» Exercise instructions: Apart from any images, the entries are to be output exactly.

[Object change listings]
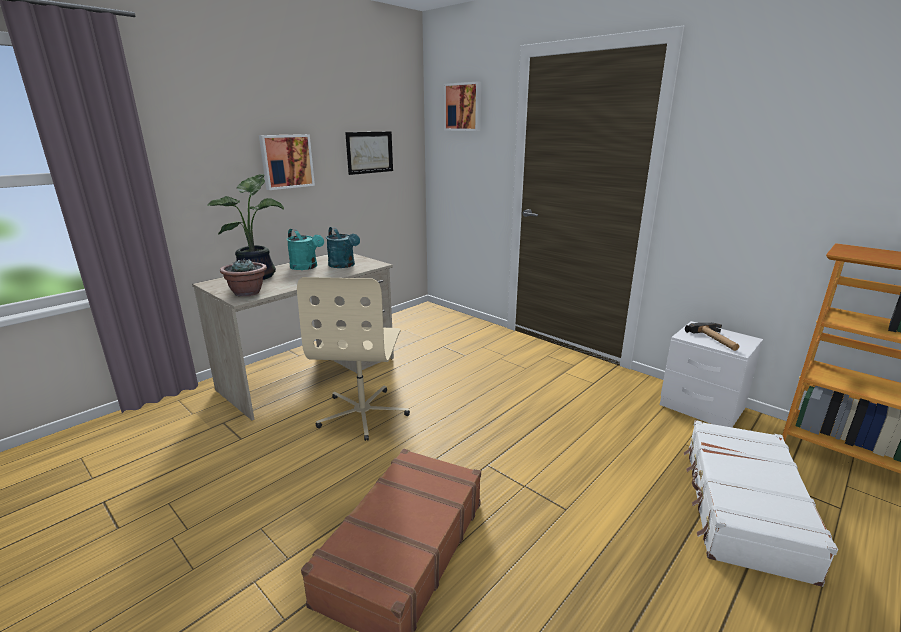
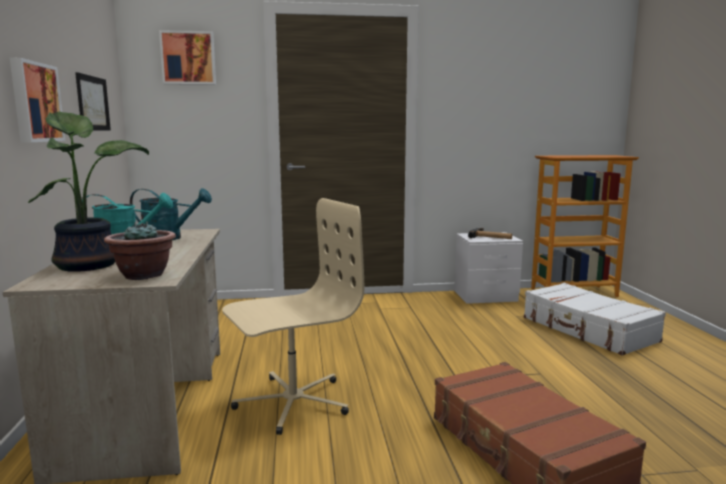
camera: 50 degrees left, 10 degrees down
(363, 413) = (292, 402): beige office chair -> beige office chair turned 75 degrees counterclockwise

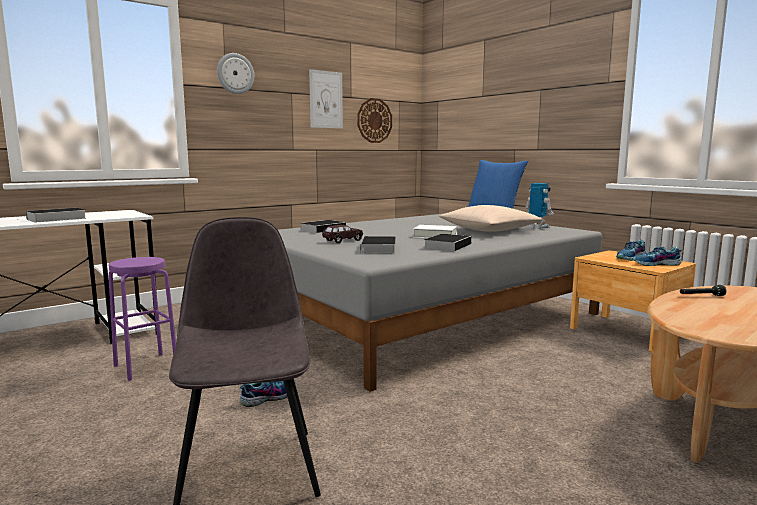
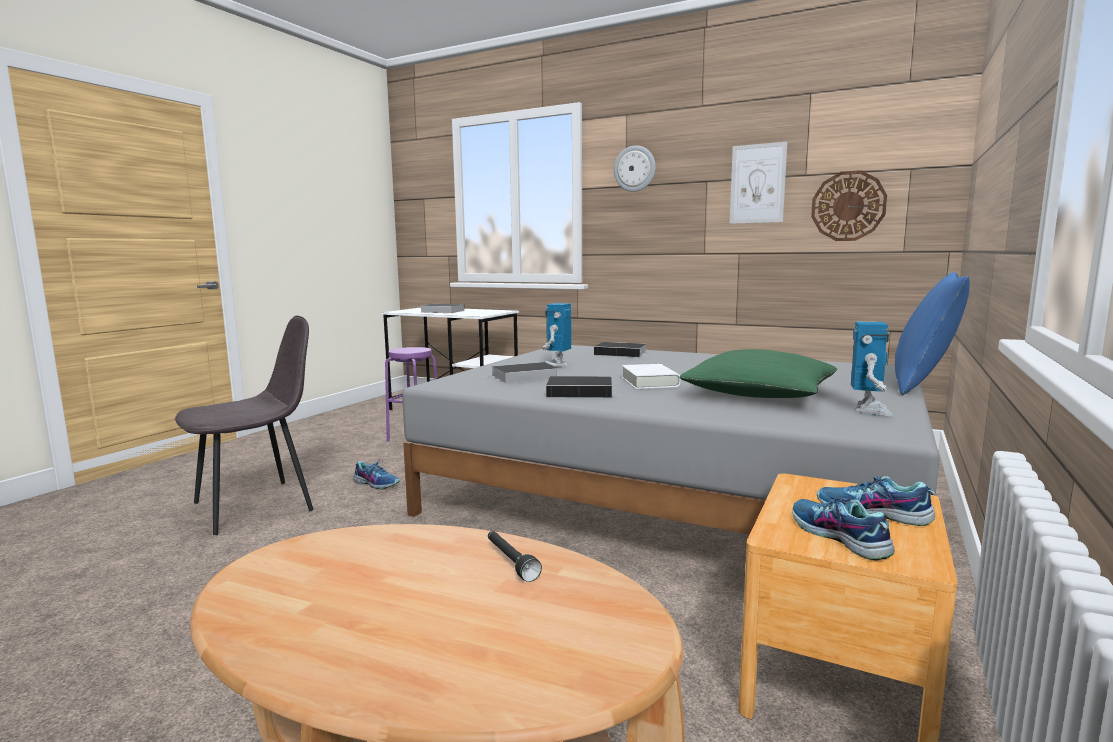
camera: 65 degrees right, 0 degrees up
(343, 241) = (556, 365): brown toy car -> toy robot
(489, 230) = (759, 394): beige pillow -> green pillow

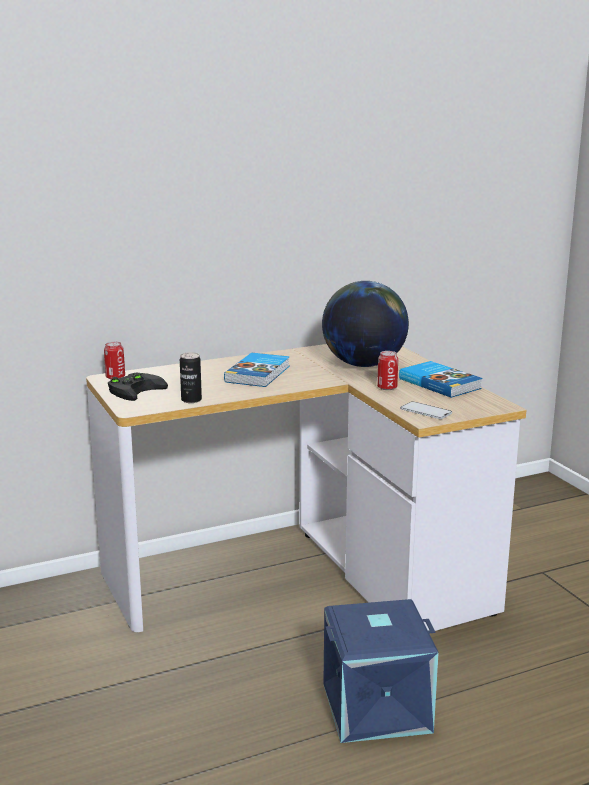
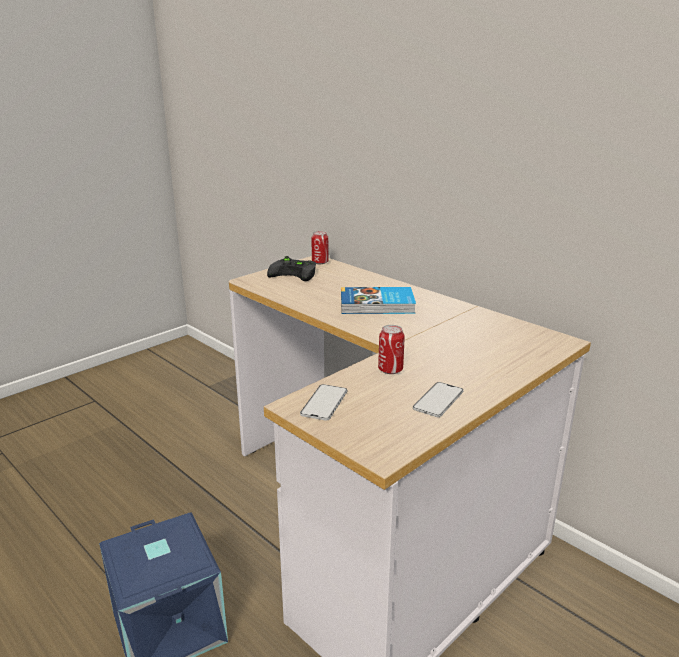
camera: 70 degrees right, 5 degrees up
(191, 400) = (283, 294): can -> none
(363, 364) = (462, 346): globe -> none
(440, 383) = (438, 400): book -> phone

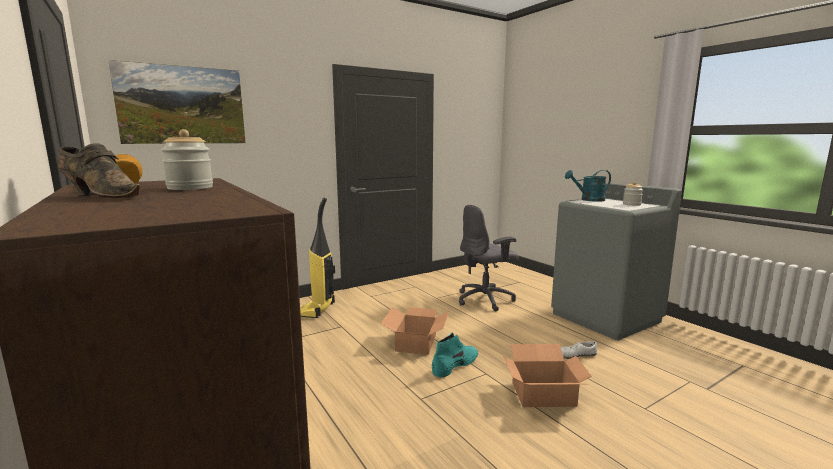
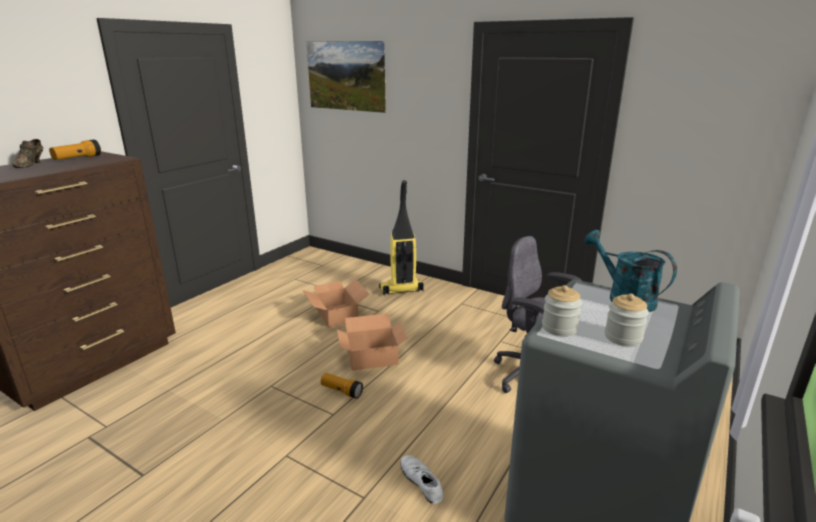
camera: 65 degrees right, 10 degrees up
(190, 188) = (67, 165): jar -> jar (559, 328)
(455, 364) = (341, 391): turquoise boot -> flashlight
(542, 394) = (308, 462): cardboard box -> cardboard box (337, 315)

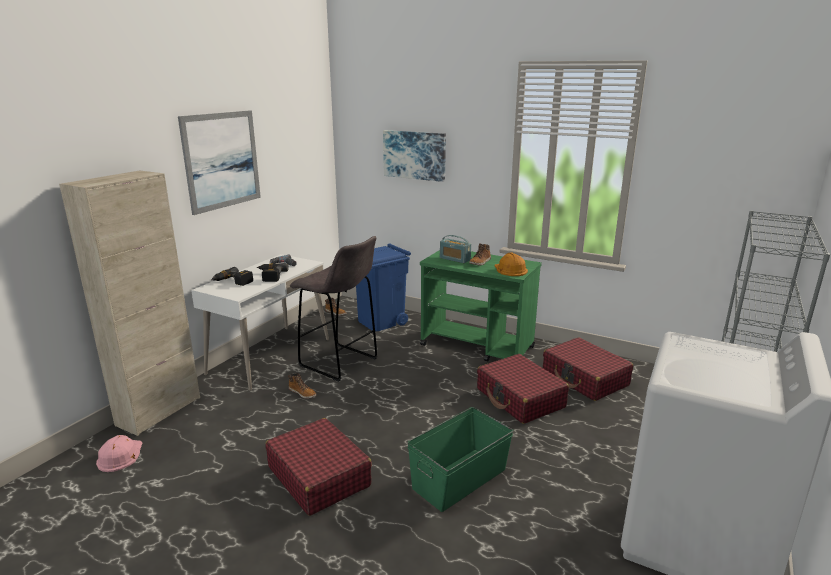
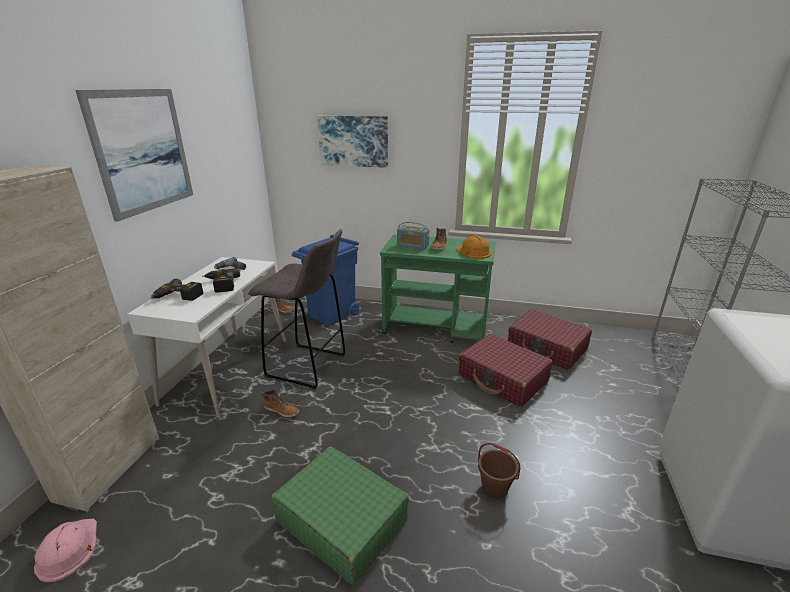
camera: 15 degrees left, 5 degrees up
(319, 476) = (341, 520): red suitcase -> green suitcase
(460, 478) = (495, 487): green storage box -> brown bucket

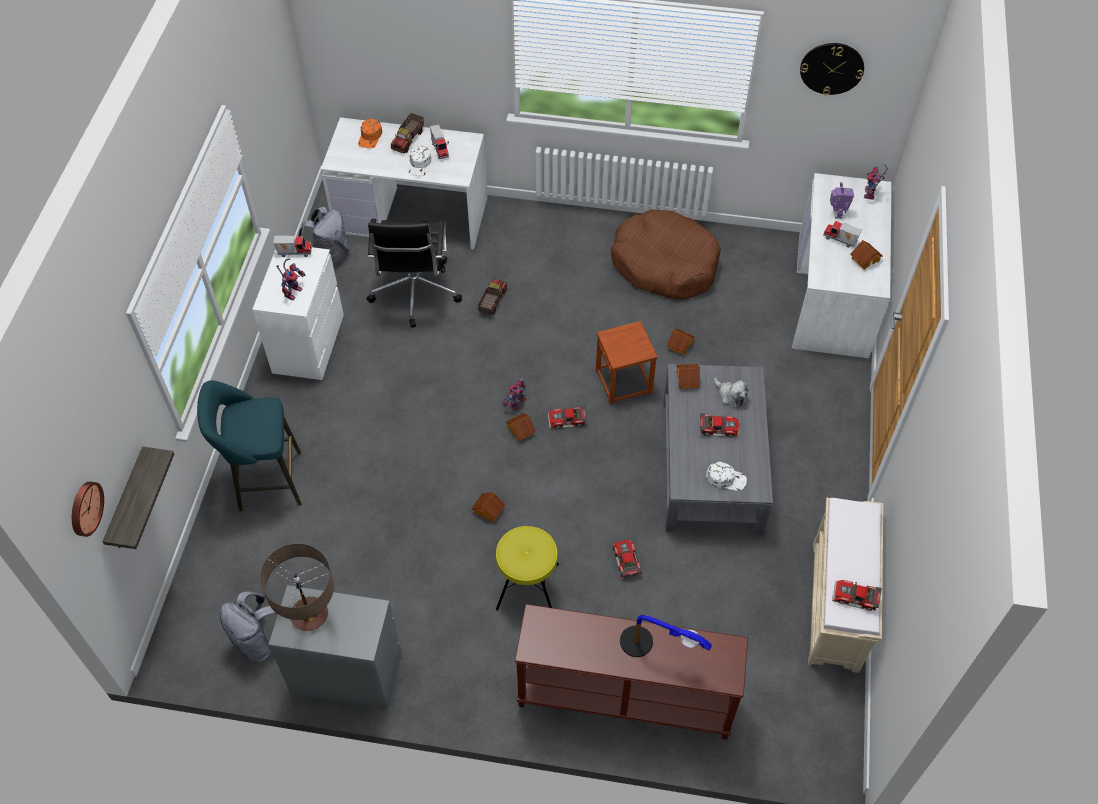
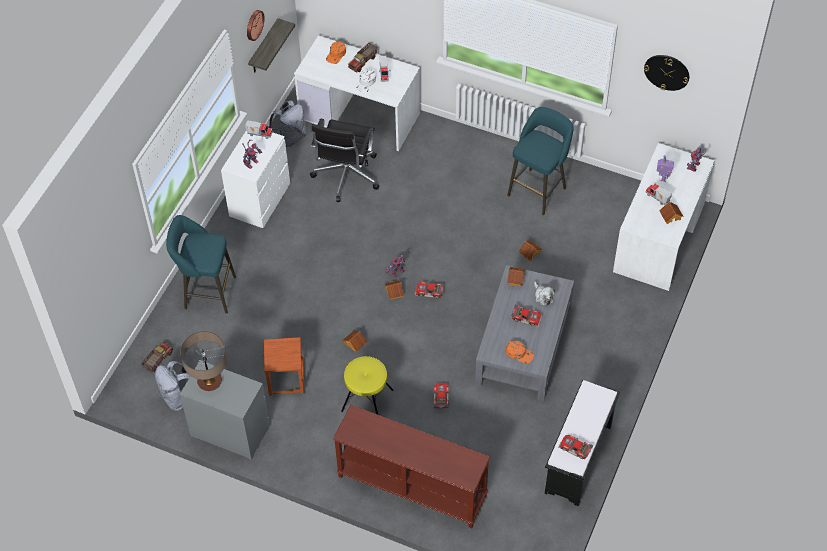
camera: 15 degrees right, 0 degrees up
(84, 508) = (83, 282): wall clock -> wall clock (253, 24)
(128, 502) = (110, 285): shelf -> shelf (264, 48)
(492, 301) = (401, 194): toy truck -> toy truck (157, 360)
(624, 382) = (479, 272): brown stool -> brown stool (286, 379)
(653, 649) = (425, 450): table lamp -> none
(664, 264) = (538, 189): brown dog bed -> turquoise stool
(726, 478) = (519, 353): white cap -> orange cap
(836, 607) = (578, 460): beige bench -> black bench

» Final answer:
camera: 50 degrees left, 10 degrees down
(363, 413) = (292, 402): beige office chair -> beige office chair turned 75 degrees counterclockwise

camera: 65 degrees right, 0 degrees up
(343, 241) = (556, 365): brown toy car -> toy robot
(489, 230) = (759, 394): beige pillow -> green pillow

camera: 70 degrees right, 5 degrees up
(191, 400) = (283, 294): can -> none
(363, 364) = (462, 346): globe -> none
(440, 383) = (438, 400): book -> phone

camera: 65 degrees right, 10 degrees up
(190, 188) = (67, 165): jar -> jar (559, 328)
(455, 364) = (341, 391): turquoise boot -> flashlight
(542, 394) = (308, 462): cardboard box -> cardboard box (337, 315)

camera: 15 degrees left, 5 degrees up
(319, 476) = (341, 520): red suitcase -> green suitcase
(460, 478) = (495, 487): green storage box -> brown bucket

camera: 15 degrees right, 0 degrees up
(84, 508) = (83, 282): wall clock -> wall clock (253, 24)
(128, 502) = (110, 285): shelf -> shelf (264, 48)
(492, 301) = (401, 194): toy truck -> toy truck (157, 360)
(624, 382) = (479, 272): brown stool -> brown stool (286, 379)
(653, 649) = (425, 450): table lamp -> none
(664, 264) = (538, 189): brown dog bed -> turquoise stool
(726, 478) = (519, 353): white cap -> orange cap
(836, 607) = (578, 460): beige bench -> black bench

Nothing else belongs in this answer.